The group Violence in Boston organized the rally, led by Monica Cannon-Grant.
“Martin Luther King got beat, hosed and assaulted even while peacefully protesting,” said Cannon-Grant. “Those things are still happening today. Black people are being killed in their house eating ice cream, minding their business, so at this point, it’s survival.”
Cannon-Grant said the attack on the nation’s Capitol this month shows the stark difference in how people are treated based on the color of their skin.
“They were essentially protected,” said Nichols. “We weren’t even allowed during the George Floyd protest to even touch the steps of that Capitol, there’s women that we have to remember that were shot over 30 times just approaching the State Capitol.”
This group said while it’s good to show support for black lives on MLK Day, there needs to be action beyond this day.
“This is the opportune time to step up and plug in,” said Cannon-Grant. “There’s so many things that need to be done in the state of Massachusetts, we are not exempt from what happened at the Capitol.”
Cannon-Grant said she hopes people find concrete ways to make Boston more equitable and that her group has been putting in the work when they’re not protesting.

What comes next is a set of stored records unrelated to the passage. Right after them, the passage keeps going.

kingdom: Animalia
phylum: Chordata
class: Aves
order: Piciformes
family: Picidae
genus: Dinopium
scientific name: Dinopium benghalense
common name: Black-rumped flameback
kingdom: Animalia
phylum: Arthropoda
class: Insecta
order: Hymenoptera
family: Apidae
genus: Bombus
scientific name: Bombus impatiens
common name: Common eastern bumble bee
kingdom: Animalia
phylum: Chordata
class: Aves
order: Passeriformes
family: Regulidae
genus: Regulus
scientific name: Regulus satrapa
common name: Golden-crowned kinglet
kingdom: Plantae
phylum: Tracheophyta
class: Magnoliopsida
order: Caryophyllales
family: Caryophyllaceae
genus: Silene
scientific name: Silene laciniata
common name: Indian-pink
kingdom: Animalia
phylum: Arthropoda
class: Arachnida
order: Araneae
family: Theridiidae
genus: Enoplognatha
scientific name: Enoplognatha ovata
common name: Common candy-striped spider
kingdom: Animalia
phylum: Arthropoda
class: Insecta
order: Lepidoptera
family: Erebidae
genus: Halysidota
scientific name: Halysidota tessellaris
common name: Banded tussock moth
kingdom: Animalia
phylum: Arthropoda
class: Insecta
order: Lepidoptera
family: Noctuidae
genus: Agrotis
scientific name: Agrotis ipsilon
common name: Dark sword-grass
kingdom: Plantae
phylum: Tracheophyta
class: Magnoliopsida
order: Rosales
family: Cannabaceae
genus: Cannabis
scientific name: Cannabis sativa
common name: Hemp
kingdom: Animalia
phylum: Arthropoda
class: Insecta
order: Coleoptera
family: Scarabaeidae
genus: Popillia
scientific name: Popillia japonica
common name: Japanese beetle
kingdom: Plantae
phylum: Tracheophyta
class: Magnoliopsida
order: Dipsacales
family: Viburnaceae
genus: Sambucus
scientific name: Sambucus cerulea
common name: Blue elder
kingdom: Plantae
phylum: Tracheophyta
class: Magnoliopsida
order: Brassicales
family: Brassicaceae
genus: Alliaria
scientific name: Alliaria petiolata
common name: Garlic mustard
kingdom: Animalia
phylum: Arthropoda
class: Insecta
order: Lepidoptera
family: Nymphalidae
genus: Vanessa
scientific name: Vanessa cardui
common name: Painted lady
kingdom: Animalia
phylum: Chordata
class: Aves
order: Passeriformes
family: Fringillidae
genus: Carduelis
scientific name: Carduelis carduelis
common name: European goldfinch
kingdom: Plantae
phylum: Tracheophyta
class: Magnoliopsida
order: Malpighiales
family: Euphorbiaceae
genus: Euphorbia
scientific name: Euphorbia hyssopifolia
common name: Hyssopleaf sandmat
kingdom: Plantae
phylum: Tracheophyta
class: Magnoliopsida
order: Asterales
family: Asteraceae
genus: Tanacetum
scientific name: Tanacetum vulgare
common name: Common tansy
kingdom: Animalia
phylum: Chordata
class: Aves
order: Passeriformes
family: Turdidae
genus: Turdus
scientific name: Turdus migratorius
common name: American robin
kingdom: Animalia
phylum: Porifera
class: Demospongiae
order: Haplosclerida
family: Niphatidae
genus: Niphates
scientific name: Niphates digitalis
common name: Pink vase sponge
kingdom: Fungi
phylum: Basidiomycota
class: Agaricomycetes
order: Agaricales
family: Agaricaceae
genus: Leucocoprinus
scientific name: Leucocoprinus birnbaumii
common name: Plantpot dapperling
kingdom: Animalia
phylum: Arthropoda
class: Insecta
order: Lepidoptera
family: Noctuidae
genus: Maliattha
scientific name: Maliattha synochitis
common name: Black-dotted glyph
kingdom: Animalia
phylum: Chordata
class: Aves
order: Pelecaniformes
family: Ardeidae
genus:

“We got two pieces of legislation passed, we fed 80,000 people in communities of color during a pandemic, we purchased housing for those coming home from incarceration that have nowhere to go,” said Cannon-Grant.
This rally was supposed to march to the state house from Roxbury, but Cannon-Grant said she cancelled that march for safety concerns, and she hopes demonstrations remain peaceful this week as we approach Inauguration Day.